Written task = The listing must be reproduced in full, exactly as it stands.

Input material =
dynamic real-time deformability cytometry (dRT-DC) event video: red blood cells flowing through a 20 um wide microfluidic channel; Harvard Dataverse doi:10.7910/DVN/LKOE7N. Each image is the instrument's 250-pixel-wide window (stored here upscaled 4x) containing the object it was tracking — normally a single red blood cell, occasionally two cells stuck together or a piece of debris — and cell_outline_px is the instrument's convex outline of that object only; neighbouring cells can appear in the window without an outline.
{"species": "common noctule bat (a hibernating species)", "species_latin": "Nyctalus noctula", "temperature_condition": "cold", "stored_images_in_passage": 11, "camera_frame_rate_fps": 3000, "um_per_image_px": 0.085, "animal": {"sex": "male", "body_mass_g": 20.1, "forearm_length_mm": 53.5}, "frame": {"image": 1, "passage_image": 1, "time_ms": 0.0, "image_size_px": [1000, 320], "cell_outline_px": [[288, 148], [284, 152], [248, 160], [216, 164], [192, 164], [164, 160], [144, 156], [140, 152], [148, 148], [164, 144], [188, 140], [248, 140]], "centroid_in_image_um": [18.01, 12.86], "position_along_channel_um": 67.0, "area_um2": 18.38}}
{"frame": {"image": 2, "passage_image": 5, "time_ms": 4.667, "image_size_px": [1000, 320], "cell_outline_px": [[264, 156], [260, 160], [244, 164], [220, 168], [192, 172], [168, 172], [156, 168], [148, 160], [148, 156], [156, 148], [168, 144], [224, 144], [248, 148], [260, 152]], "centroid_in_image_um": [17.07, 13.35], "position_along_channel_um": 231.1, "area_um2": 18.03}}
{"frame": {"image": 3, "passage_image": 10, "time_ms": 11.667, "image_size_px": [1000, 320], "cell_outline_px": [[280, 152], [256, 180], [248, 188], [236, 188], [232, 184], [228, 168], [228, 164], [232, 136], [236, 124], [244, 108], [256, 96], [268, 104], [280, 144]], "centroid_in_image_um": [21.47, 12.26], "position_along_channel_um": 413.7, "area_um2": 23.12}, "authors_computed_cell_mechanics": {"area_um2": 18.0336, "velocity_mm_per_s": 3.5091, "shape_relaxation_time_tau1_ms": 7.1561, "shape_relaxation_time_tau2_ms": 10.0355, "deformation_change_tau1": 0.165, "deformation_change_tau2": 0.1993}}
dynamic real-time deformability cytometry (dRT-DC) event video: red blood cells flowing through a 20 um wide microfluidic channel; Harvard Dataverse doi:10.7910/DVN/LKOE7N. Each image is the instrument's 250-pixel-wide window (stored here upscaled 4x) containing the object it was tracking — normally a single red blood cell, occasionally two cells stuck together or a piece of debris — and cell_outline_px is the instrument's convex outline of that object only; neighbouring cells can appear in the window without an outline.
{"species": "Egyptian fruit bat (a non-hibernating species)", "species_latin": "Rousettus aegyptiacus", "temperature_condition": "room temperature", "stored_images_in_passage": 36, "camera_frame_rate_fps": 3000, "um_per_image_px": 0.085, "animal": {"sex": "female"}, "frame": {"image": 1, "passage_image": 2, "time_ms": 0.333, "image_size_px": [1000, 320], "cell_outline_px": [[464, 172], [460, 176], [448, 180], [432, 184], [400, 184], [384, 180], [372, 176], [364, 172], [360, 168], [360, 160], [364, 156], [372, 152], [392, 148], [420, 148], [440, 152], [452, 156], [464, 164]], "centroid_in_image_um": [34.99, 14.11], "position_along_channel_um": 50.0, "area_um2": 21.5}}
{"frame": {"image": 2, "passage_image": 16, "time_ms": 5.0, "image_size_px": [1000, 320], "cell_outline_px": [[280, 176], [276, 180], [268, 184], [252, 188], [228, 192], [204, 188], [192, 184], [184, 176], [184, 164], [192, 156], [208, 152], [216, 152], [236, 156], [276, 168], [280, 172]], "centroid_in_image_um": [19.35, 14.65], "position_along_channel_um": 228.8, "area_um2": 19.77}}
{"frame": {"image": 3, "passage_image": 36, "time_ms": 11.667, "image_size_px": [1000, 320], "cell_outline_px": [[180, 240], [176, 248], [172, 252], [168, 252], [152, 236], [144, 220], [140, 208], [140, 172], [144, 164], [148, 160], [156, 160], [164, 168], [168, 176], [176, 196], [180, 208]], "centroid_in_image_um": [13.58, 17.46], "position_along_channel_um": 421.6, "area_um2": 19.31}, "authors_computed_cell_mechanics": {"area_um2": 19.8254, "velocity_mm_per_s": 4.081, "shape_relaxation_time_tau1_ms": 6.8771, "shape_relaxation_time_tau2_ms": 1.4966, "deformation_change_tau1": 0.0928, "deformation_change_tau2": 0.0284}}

Solution below =
dynamic real-time deformability cytometry (dRT-DC) event video: red blood cells flowing through a 20 um wide microfluidic channel; Harvard Dataverse doi:10.7910/DVN/LKOE7N. Each image is the instrument's 250-pixel-wide window (stored here upscaled 4x) containing the object it was tracking — normally a single red blood cell, occasionally two cells stuck together or a piece of debris — and cell_outline_px is the instrument's convex outline of that object only; neighbouring cells can appear in the window without an outline.
{"species": "common noctule bat (a hibernating species)", "species_latin": "Nyctalus noctula", "temperature_condition": "cold", "stored_images_in_passage": 11, "camera_frame_rate_fps": 3000, "um_per_image_px": 0.085, "animal": {"sex": "male", "body_mass_g": 20.1, "forearm_length_mm": 53.5}, "frame": {"image": 1, "passage_image": 1, "time_ms": 0.0, "image_size_px": [1000, 320], "cell_outline_px": [[288, 148], [284, 152], [248, 160], [216, 164], [192, 164], [164, 160], [144, 156], [140, 152], [148, 148], [164, 144], [188, 140], [248, 140]], "centroid_in_image_um": [18.01, 12.86], "position_along_channel_um": 67.0, "area_um2": 18.38}}
{"frame": {"image": 2, "passage_image": 5, "time_ms": 4.667, "image_size_px": [1000, 320], "cell_outline_px": [[264, 156], [260, 160], [244, 164], [220, 168], [192, 172], [168, 172], [156, 168], [148, 160], [148, 156], [156, 148], [168, 144], [224, 144], [248, 148], [260, 152]], "centroid_in_image_um": [17.07, 13.35], "position_along_channel_um": 231.1, "area_um2": 18.03}}
{"frame": {"image": 3, "passage_image": 10, "time_ms": 11.667, "image_size_px": [1000, 320], "cell_outline_px": [[280, 152], [256, 180], [248, 188], [236, 188], [232, 184], [228, 168], [228, 164], [232, 136], [236, 124], [244, 108], [256, 96], [268, 104], [280, 144]], "centroid_in_image_um": [21.47, 12.26], "position_along_channel_um": 413.7, "area_um2": 23.12}, "authors_computed_cell_mechanics": {"area_um2": 18.0336, "velocity_mm_per_s": 3.5091, "shape_relaxation_time_tau1_ms": 7.1561, "shape_relaxation_time_tau2_ms": 10.0355, "deformation_change_tau1": 0.165, "deformation_change_tau2": 0.1993}}
dynamic real-time deformability cytometry (dRT-DC) event video: red blood cells flowing through a 20 um wide microfluidic channel; Harvard Dataverse doi:10.7910/DVN/LKOE7N. Each image is the instrument's 250-pixel-wide window (stored here upscaled 4x) containing the object it was tracking — normally a single red blood cell, occasionally two cells stuck together or a piece of debris — and cell_outline_px is the instrument's convex outline of that object only; neighbouring cells can appear in the window without an outline.
{"species": "Egyptian fruit bat (a non-hibernating species)", "species_latin": "Rousettus aegyptiacus", "temperature_condition": "room temperature", "stored_images_in_passage": 36, "camera_frame_rate_fps": 3000, "um_per_image_px": 0.085, "animal": {"sex": "female"}, "frame": {"image": 1, "passage_image": 2, "time_ms": 0.333, "image_size_px": [1000, 320], "cell_outline_px": [[464, 172], [460, 176], [448, 180], [432, 184], [400, 184], [384, 180], [372, 176], [364, 172], [360, 168], [360, 160], [364, 156], [372, 152], [392, 148], [420, 148], [440, 152], [452, 156], [464, 164]], "centroid_in_image_um": [34.99, 14.11], "position_along_channel_um": 50.0, "area_um2": 21.5}}
{"frame": {"image": 2, "passage_image": 16, "time_ms": 5.0, "image_size_px": [1000, 320], "cell_outline_px": [[280, 176], [276, 180], [268, 184], [252, 188], [228, 192], [204, 188], [192, 184], [184, 176], [184, 164], [192, 156], [208, 152], [216, 152], [236, 156], [276, 168], [280, 172]], "centroid_in_image_um": [19.35, 14.65], "position_along_channel_um": 228.8, "area_um2": 19.77}}
{"frame": {"image": 3, "passage_image": 36, "time_ms": 11.667, "image_size_px": [1000, 320], "cell_outline_px": [[180, 240], [176, 248], [172, 252], [168, 252], [152, 236], [144, 220], [140, 208], [140, 172], [144, 164], [148, 160], [156, 160], [164, 168], [168, 176], [176, 196], [180, 208]], "centroid_in_image_um": [13.58, 17.46], "position_along_channel_um": 421.6, "area_um2": 19.31}, "authors_computed_cell_mechanics": {"area_um2": 19.8254, "velocity_mm_per_s": 4.081, "shape_relaxation_time_tau1_ms": 6.8771, "shape_relaxation_time_tau2_ms": 1.4966, "deformation_change_tau1": 0.0928, "deformation_change_tau2": 0.0284}}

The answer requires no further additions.